Rosenstiel advocated that newsrooms become expert in producing stories in each new medium. As news companies try new niche and online products he said newsrooms should seize those as opportunities and not let the business side control that content. He sees the future as a time to "energize, protect, defend and extend" what we do.

Wilson also sees a future for news that combines news from journalists with news from citizens: "In the future, we'll organize information" much as we do now, he said. "We'll organize the stuff we produce and the stuff we buy [from freelancers or syndicates], but also -- this is new -- the stuff we don't own or control" -- that is news produced by others, including bloggers.

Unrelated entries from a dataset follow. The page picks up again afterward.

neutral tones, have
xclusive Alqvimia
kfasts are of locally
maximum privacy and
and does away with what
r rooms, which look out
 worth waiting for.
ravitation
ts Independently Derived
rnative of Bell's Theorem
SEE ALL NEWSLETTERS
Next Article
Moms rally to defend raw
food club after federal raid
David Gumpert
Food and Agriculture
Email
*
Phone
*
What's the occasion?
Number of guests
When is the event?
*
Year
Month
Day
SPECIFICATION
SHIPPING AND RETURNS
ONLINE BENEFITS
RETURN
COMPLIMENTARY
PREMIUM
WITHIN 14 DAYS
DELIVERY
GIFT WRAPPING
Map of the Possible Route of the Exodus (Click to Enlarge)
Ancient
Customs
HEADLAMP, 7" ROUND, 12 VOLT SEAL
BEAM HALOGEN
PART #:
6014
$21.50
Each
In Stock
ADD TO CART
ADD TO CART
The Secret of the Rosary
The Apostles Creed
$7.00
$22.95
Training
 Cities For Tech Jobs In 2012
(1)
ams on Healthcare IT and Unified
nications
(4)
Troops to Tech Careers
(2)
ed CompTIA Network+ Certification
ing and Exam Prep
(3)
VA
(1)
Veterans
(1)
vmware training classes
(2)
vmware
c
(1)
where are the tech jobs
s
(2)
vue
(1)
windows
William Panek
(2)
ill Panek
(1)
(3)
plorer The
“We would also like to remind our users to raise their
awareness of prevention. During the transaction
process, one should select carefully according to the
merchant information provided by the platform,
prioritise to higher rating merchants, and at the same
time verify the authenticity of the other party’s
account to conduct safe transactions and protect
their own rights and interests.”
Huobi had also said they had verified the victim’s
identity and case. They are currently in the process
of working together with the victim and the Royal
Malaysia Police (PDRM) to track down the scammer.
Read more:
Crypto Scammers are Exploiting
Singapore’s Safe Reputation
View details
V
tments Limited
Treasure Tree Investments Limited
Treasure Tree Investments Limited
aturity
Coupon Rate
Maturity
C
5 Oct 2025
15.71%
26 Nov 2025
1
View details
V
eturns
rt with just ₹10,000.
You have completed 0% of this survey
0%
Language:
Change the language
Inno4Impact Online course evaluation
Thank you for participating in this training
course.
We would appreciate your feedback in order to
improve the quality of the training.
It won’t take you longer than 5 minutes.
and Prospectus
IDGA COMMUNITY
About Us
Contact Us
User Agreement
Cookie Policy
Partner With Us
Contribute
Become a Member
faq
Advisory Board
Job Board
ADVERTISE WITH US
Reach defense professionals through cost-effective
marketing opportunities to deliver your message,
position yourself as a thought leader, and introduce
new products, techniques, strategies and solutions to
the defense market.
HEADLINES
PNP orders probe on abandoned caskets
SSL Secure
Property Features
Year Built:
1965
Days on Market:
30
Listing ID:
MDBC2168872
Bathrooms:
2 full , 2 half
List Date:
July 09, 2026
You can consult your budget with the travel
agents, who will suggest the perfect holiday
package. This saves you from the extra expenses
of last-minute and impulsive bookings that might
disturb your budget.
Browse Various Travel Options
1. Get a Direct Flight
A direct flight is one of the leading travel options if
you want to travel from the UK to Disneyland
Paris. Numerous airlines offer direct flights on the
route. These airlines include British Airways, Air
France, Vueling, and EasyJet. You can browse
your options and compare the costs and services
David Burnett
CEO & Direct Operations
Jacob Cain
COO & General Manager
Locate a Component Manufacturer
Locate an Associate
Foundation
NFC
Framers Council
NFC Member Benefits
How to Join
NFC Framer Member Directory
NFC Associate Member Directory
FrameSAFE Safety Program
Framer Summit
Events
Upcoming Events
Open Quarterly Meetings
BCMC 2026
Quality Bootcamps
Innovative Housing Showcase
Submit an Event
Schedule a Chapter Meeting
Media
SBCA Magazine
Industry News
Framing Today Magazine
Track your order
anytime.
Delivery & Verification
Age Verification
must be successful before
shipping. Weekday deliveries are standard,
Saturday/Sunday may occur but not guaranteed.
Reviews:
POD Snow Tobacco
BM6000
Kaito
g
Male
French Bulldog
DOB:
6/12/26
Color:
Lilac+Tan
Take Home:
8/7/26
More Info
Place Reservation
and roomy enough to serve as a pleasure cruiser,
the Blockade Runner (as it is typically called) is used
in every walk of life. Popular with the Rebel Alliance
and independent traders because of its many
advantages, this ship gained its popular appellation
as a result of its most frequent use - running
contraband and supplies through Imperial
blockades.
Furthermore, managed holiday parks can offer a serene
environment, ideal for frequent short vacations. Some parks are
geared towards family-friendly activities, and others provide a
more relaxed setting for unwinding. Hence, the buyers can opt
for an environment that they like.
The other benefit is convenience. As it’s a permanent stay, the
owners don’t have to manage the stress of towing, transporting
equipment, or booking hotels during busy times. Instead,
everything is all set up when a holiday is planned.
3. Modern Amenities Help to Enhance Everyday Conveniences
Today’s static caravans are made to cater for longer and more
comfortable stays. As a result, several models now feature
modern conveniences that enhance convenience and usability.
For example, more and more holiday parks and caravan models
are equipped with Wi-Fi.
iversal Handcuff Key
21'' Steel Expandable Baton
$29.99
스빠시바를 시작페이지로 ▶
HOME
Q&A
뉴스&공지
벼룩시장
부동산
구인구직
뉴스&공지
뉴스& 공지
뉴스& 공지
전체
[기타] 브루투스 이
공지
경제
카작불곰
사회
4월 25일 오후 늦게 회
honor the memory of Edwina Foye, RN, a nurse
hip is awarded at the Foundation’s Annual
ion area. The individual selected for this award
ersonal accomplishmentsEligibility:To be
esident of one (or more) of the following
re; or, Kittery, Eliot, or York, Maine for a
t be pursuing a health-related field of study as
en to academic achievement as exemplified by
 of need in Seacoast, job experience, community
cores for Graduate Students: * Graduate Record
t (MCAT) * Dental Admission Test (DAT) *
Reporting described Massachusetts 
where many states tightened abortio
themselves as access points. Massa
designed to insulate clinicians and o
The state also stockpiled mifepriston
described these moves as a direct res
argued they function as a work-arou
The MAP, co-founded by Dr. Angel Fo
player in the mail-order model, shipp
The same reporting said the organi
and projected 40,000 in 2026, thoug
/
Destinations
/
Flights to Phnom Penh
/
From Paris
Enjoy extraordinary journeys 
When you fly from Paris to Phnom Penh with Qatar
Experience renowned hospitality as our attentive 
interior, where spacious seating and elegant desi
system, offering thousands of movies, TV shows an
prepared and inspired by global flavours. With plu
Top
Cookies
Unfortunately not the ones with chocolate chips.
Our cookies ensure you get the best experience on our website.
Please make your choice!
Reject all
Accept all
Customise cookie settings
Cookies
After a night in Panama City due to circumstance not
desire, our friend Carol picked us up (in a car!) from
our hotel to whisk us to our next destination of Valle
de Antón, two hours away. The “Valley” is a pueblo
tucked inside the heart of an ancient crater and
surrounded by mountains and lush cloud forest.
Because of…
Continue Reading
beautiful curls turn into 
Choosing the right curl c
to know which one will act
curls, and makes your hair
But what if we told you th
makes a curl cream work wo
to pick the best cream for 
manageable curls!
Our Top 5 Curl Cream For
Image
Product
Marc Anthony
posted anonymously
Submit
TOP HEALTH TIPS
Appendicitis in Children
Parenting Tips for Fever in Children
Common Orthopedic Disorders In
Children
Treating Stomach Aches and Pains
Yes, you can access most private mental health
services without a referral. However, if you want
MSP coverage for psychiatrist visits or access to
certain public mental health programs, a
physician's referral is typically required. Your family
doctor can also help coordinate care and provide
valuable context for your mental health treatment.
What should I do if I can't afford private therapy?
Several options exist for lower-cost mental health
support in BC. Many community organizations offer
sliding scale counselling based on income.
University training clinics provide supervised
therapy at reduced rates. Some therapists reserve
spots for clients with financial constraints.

Howard Weaver, vice president for news at McClatchy, said much the same thing: "It's not just professional news or citizen journalism; sometimes it's professional news AND citizen journalism. You can use some professional standards with citizen input" to produce a whole new kind of news.

For Howard Finberg, Poynter's director of interactive learning, the Web is leading us to a different future. Finberg still believes in the trend toward customized news, but also sees an important role for a news organization that acts as "trusted agent" for a user, that brings increased and interrelated layers of information to the story.

"It's about making news more of a one-to-one product," said Finberg. "We need to figure out how to produce what a single consumer needs to survive in a complex world."

Clark Gilbert, a business professor at the Harvard Business School, said success on the Internet means seeing ourselves as doing a different job than the one newspapers have traditionally done.

"Teresa Hanafin, the editor of boston.com, was initially frustrated by the term 'users,'" said Gilbert. "Now, [with more experience in the medium,] she realizes people read the paper but use the Internet. That's a very different model."

Learning more about that new news model, and following it, is a migration that will lead to more change in newsrooms. But also a richer future.

Finberg said success on the Internet is always a moving target, and illustrated the point by tweaking a familiar maxim: "It's not about search" any more, he said, "it's about find."